Thermal Expansion of Water

Water is an extraordinary substance because it behaves differently from most materials when it freezes: it expands. This phenomenon is known as thermal expansion. When water is cooled down to its freezing point, its molecules arrange in a crystalline structure that occupies more space than when the water is in its liquid form. This expansion is why ice has a lower density and why it floats on water, which is a unique property significant for aquatic life, as it insulates the water below and provides a habitat for creatures in cold environments.

The understanding of thermal expansion is not only important in nature but also in everyday applications like plumbing, where pipes could burst from freezing water, and the design of structures that must withstand temperature variations.

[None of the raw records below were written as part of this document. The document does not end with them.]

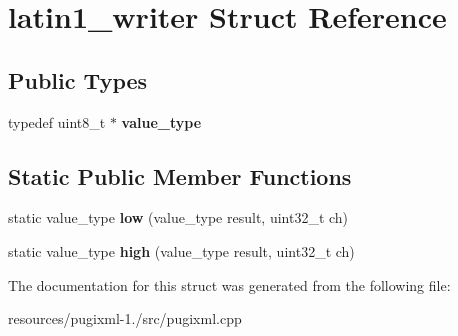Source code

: \hypertarget{structlatin1__writer}{\section{latin1\+\_\+writer Struct Reference}
\label{structlatin1__writer}
}
\subsection*{Public Types}
\begin{DoxyCompactItemize}
\item 
\hypertarget{structlatin1__writer_af9228600fa7eecd793cc3d927d46eb1a}{typedef uint8\+\_\+t $\ast$ {\bfseries value\+\_\+type}}\label{structlatin1__writer_af9228600fa7eecd793cc3d927d46eb1a}

\end{DoxyCompactItemize}
\subsection*{Static Public Member Functions}
\begin{DoxyCompactItemize}
\item 
\hypertarget{structlatin1__writer_ab5d7a833d29d66031420686ca67b1f6e}{static value\+\_\+type {\bfseries low} (value\+\_\+type result, uint32\+\_\+t ch)}\label{structlatin1__writer_ab5d7a833d29d66031420686ca67b1f6e}

\item 
\hypertarget{structlatin1__writer_a0e48c306ebe556f267404a9624f00554}{static value\+\_\+type {\bfseries high} (value\+\_\+type result, uint32\+\_\+t ch)}\label{structlatin1__writer_a0e48c306ebe556f267404a9624f00554}

\end{DoxyCompactItemize}


The documentation for this struct was generated from the following file\+:\begin{DoxyCompactItemize}
\item 
resources/pugixml-\/1./src/pugixml.\+cpp\end{DoxyCompactItemize}
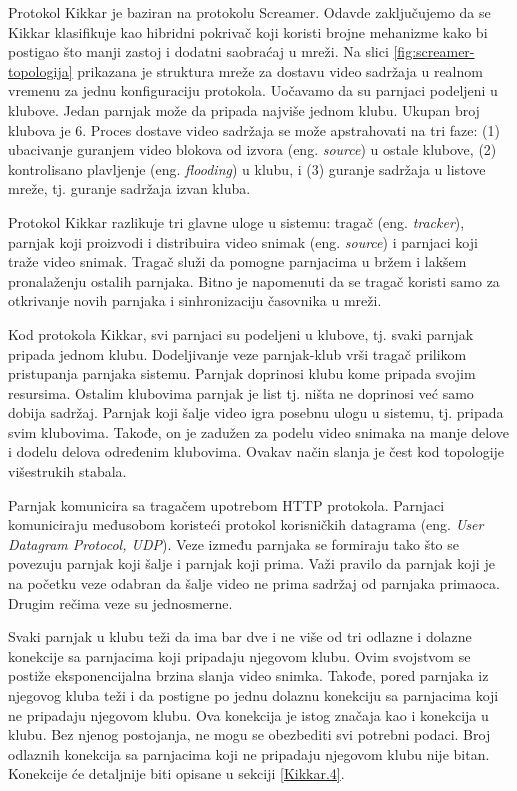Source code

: \documentclass[12pt,oneside]{memoir}
\begin{document}
Protokol Kikkar je baziran na protokolu Screamer. Odavde zaključujemo da se Kikkar klasifikuje kao hibridni pokrivač koji koristi brojne mehanizme kako bi postigao što manji zastoj i dodatni saobraćaj u mreži. Na slici \ref{fig:screamer-topologija} prikazana je struktura mreže za dostavu video sadržaja u realnom vremenu za jednu konfiguraciju protokola. Uočavamo da su parnjaci podeljeni u klubove. Jedan parnjak može da pripada najviše jednom klubu. Ukupan broj klubova je 6. Proces dostave video sadržaja se može apstrahovati na tri faze: (1) ubacivanje guranjem video blokova od izvora (eng. \textit{source}) u ostale klubove, (2) kontrolisano plavljenje (eng. \textit{flooding}) u klubu, i (3) guranje sadržaja u listove mreže, tj. guranje sadržaja izvan kluba.

Protokol Kikkar razlikuje tri glavne uloge u sistemu: tragač (eng. \textit{tracker}), parnjak koji proizvodi i distribuira video snimak (eng. \textit{source}) i parnjaci koji traže video snimak. Tragač služi da pomogne parnjacima u bržem i lakšem pronalaženju ostalih parnjaka. Bitno je napomenuti da se tragač koristi samo za otkrivanje novih parnjaka i sinhronizaciju časovnika u mreži. 

Kod protokola Kikkar, svi parnjaci su podeljeni u klubove, tj. svaki parnjak pripada jednom klubu. Dodeljivanje veze parnjak-klub vrši tragač prilikom pristupanja parnjaka sistemu. Parnjak doprinosi klubu kome pripada svojim resursima. Ostalim klubovima parnjak je list tj. ništa ne doprinosi već samo dobija sadržaj. Parnjak koji šalje video igra posebnu ulogu u sistemu, tj. pripada svim klubovima. Takođe, on je zadužen za podelu video snimaka na manje delove i dodelu delova određenim klubovima. Ovakav način slanja je čest kod topologije višestrukih stabala.

Parnjak komunicira sa tragačem upotrebom HTTP protokola. Parnjaci komuniciraju međusobom koristeći protokol korisničkih datagrama (eng. \textit{User Datagram Protocol, UDP}). Veze između parnjaka se formiraju tako što se povezuju parnjak koji šalje i parnjak koji prima. Važi pravilo da parnjak koji je na početku veze odabran da šalje video ne prima sadržaj od parnjaka primaoca. Drugim rečima veze su jednosmerne.  

Svaki parnjak u klubu teži da ima bar dve i ne više od tri odlazne i dolazne konekcije sa parnjacima koji pripadaju njegovom klubu. Ovim svojstvom se postiže eksponencijalna brzina slanja video snimka. Takođe, pored parnjaka iz njegovog kluba teži i da postigne po jednu dolaznu konekciju sa parnjacima koji ne pripadaju njegovom klubu. Ova konekcija je istog značaja kao i konekcija u klubu. Bez njenog postojanja, ne mogu se obezbediti svi potrebni podaci. Broj odlaznih konekcija sa parnjacima koji ne pripadaju njegovom klubu nije bitan. Konekcije će detaljnije biti opisane u sekciji \ref{Kikkar.4}. 
\end{document}
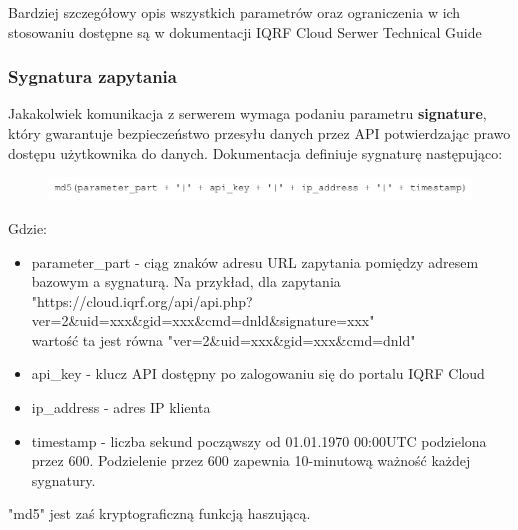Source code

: \documentclass[a4paper, 12pt]{article}
\begin{document}
Bardziej szczegółowy opis wszystkich parametrów oraz ograniczenia w ich stosowaniu dostępne są w dokumentacji IQRF Cloud Serwer Technical Guide 
\cite{iqrfcloud-guide}

\subsubsection{Sygnatura zapytania}

Jakakolwiek komunikacja z serwerem wymaga podaniu parametru \textbf{signature}, który gwarantuje bezpieczeństwo przesyłu danych przez API 
potwierdzając prawo dostępu użytkownika do danych. Dokumentacja \cite{iqrfcloud-guide} definiuje sygnaturę następująco:

\begin{figure}[H]
    \includegraphics[width=\textwidth]{zdj/md5.png}
\end{figure}

Gdzie: 

\begin{itemize}
    \item parameter\_part - ciąg znaków adresu URL zapytania pomiędzy adresem bazowym a sygnaturą. Na przykład, dla zapytania \\
"https://cloud.iqrf.org/api/api.php?ver=2\&uid=xxx\&gid=xxx\&cmd=dnld\&signature=xxx" \\ 
wartość ta jest równa "ver=2\&uid=xxx\&gid=xxx\&cmd=dnld"
    \item api\_key - klucz API dostępny po zalogowaniu się do portalu IQRF Cloud
    \item ip\_address - adres IP klienta
    \item timestamp - liczba sekund począwszy od 01.01.1970 00:00UTC podzielona przez 600. Podzielenie przez 600 zapewnia 10-minutową
ważność każdej sygnatury.
\end{itemize}

"md5" jest zaś kryptograficzną funkcją haszującą. 
\end{document}
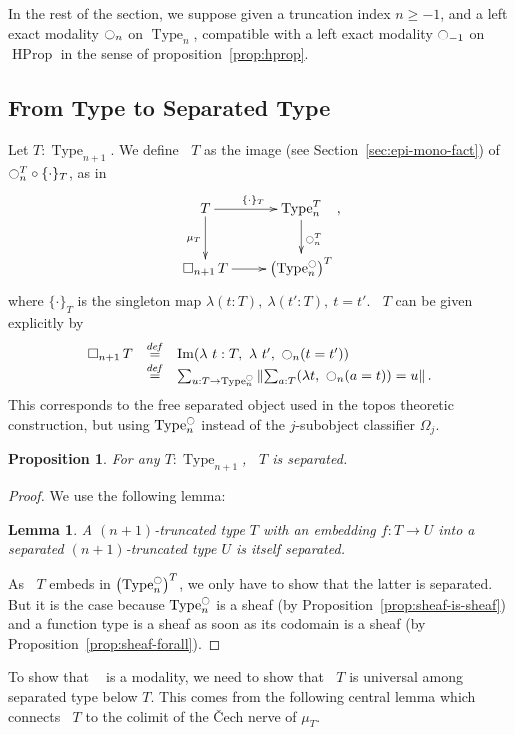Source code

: \documentclass[conference]{IEEEtran}
\newtheorem{prop}[thm]{Proposition}
\newtheorem{lem}[thm]{Lemma}
\newcommand \defeq {\overset{de\hspace{-0.2ex}f}{=}}
\DeclareMathOperator{\Type}{Type}
\DeclareMathOperator{\HProp}{HProp}
\DeclareMathOperator{\im}{Im}
\newcommand{\modal}{\ensuremath{\ocircle}}
\newcommand \separated {\mathop{\square_{n+1}} }
\begin{document}
In the rest of the section, we suppose given a truncation index
$n\geqslant -1$, and a left exact modality $\modal_n$ on $\Type_n$,
compatible with a left exact modality $\modal_{-1}$ on $\HProp$ in the
sense of proposition~\ref{prop:hprop}.

\subsection{From Type to Separated Type}
\label{ssec:from-type-separated}

Let $T : \Type_{n+1}$. We define $\separated T$ as the image (see
Section~\ref{sec:epi-mono-fact}) of
$\modal_n^T \circ \{\cdot\}_T$, as in
$$\xymatrix{
  T \ar[r]^{\{\cdot\}_T} \ar[d]_{\mu_T} & \Type_n^T \ar[d]^{\modal_n^T} \\
  \separated T \ar[r]& \left( \Type_n^\modal \right)^T
}, $$
where $\{\cdot\}_T$ is the singleton map $\lambda (t:T),~\lambda
(t':T),~t=t'$.
%
$\separated T$ can be given explicitly by
%
$$
\begin{array}{rcl}
\separated T &\defeq & \im (\lambda~t:T,~\lambda~ t',~ \modal_n (t = t')) \\
          & \defeq & \sum_{u:T \to \Type_n^\modal} \left\| \sum_{a:T} 
            (\lambda t,~\modal_n (a=t)) = u\right\|.
\end{array}
$$
%
This corresponds to the free separated object used in the topos
theoretic construction, but using $\Type_n^\modal$ instead of the
$j$-subobject classifier $\Omega_j$.
%
\begin{prop}
  For any $T:\Type_{n+1}$, $\separated T$ is separated.  
\end{prop}

\begin{proof}
We use the following lemma:
\begin{lem}
  A $(n+1)$-truncated type $T$ with an embedding $f : T \to U$
  into a separated $(n+1)$-truncated type $U$ is itself separated.
\end{lem}
As $\separated T$ embeds in $\left( \Type_n^\modal \right)^T$, we only
have to show that the latter is separated. But it is the case because
$\Type_n^\modal$ is a sheaf (by Proposition~\ref{prop:sheaf-is-sheaf})
and a function type is a sheaf as soon
as its codomain is a sheaf (by Proposition~\ref{prop:sheaf-forall}).
\end{proof}

To show that $\separated$ is a modality, we need to show that $\separated T$
is universal among separated type below $T$. This comes from the
following central lemma which connects $\separated T$ to the colimit of
the \v{C}ech nerve of $\mu_T$.
\end{document}
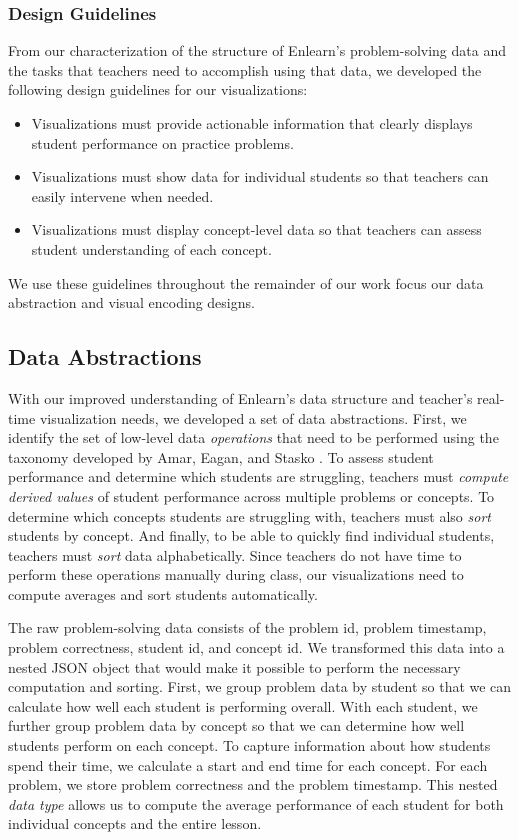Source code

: \documentclass{sigchi}
\begin{document}
\subsubsection{Design Guidelines}
From our characterization of the structure of Enlearn's problem-solving data and the tasks that teachers need to accomplish using that data, we developed the following design guidelines for our visualizations:

\begin{itemize} \itemsep5pt \parskip0pt 
  \item Visualizations must provide actionable information that clearly displays student performance on practice problems.
  \item Visualizations must show data for individual students so that teachers can easily intervene when needed.
  \item Visualizations must display concept-level data so that teachers can assess student understanding of each concept.
\end{itemize}

We use these guidelines throughout the remainder of our work focus our data abstraction and visual encoding designs.



\subsection{Data Abstractions}
With our improved understanding of Enlearn's data structure and teacher's real-time visualization needs, we developed a set of data abstractions. First, we identify the set of low-level data \emph{operations} that need to be performed using the taxonomy developed by Amar, Eagan, and Stasko \cite{Amar05}. To assess student performance and determine which students are struggling, teachers must \emph{compute derived values} of student performance across multiple problems or concepts. To determine which concepts students are struggling with, teachers must also \emph{sort} students by concept. And finally, to be able to quickly find individual students, teachers must \emph{sort} data alphabetically. Since teachers do not have time to perform these operations manually during class, our visualizations need to compute averages and sort students automatically.

The raw problem-solving data consists of the problem id, problem timestamp, problem correctness, student id, and concept id. We transformed this data into a nested JSON object that would make it possible to perform the necessary computation and sorting. First, we group problem data by student so that we can calculate how well each student is performing overall. With each student, we further group problem data by concept so that we can determine how well students perform on each concept. To capture information about how students spend their time, we calculate a start and end time for each concept. For each problem, we store problem correctness and the problem timestamp. This nested \emph{data type} allows us to compute the average performance of each student for both individual concepts and the entire lesson.
\end{document}
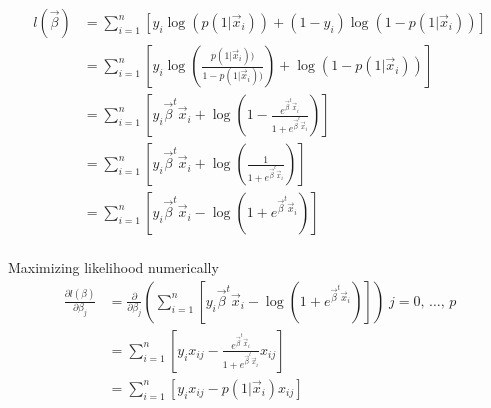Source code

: \begin{align*}
l(\vec{\beta}) 
&=\sum_{i=1}^{n}[y_i\log(p(1|\vec{x}_i))+(1-y_i)\log(1-p(1|\vec{x}_i))]\\
&=\sum_{i=1}^{n}\left[y_i\log\left(\frac{p(1|\vec{x}_i))}{1-p(1|\vec{x}_i))}\right)+\log(1-p(1|\vec{x}_i))\right]\\
&=\sum_{i=1}^{n}\left[y_i\vec{\beta}^t\vec{x}_i+\log\left(1-\frac{e^{\vec{\beta}^t\vec{x}_i}}{1+e^{\vec{\beta}^t\vec{x}_i}}\right)\right]\\
&=\sum_{i=1}^{n}\left[y_i\vec{\beta}^t\vec{x}_i+\log\left(\frac{1}{1+e^{\vec{\beta}^t\vec{x}_i}}\right)\right]\\
&=\sum_{i=1}^{n}\left[y_i\vec{\beta}^t\vec{x}_i-\log\left(1+e^{\vec{\beta}^t\vec{x}_i}\right)\right]\\
\end{align*}

Maximizing likelihood numerically
\begin{align*}
\frac{\partial l(\beta)}{\partial \beta_j}
&=\frac{\partial}{\partial \beta_j}\left(\sum_{i=1}^{n}\left[y_i\vec{\beta}^t\vec{x}_i-\log\left(1+e^{\vec{\beta}^t\vec{x}_i}\right)\right]\right) \; j = 0,\,\dots,\,p \\
&=\sum_{i=1}^{n}\left[y_ix_{ij}-\frac{e^{\vec{\beta}^t\vec{x}_i}}{1+e^{\vec{\beta}^t\vec{x}_i}}x_{ij}\right]\\
&=\sum_{i=1}^{n}\left[y_ix_{ij}-p(1|\vec{x}_i)x_{ij}\right]\\
\end{align*}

In our exercise, thermal expansion causes the water when frozen to occupy a greater volume than in its liquid state at ${25}^{\circ }C$, leading to a volume that exceeds the bottle’s capacity.

Conversion of Units

In science, various units are utilized for measuring the same quantities. Being able to convert between these units is essential for proper calculation and understanding. Conversions allow for standardized communication across different regions and fields of study. The conversion factor between liters and cubic centimeters is a prime example, where $1\text{L}=1000{\text{cm}}^3$. This conversion is used in our problem to ascertain the bottle's volume in cubic centimeters to use the given densities effectively.

It's important to ensure that units in an equation match so as to not distort the computation. Unit conversion is involved in multiple aspects of daily life and technical worlds alike, from cooking measurements to fuel economy in cars (miles per gallon vs. liters per 100 km). Clarity in unit conversions can prevent misunderstandings and errors in many practical applications.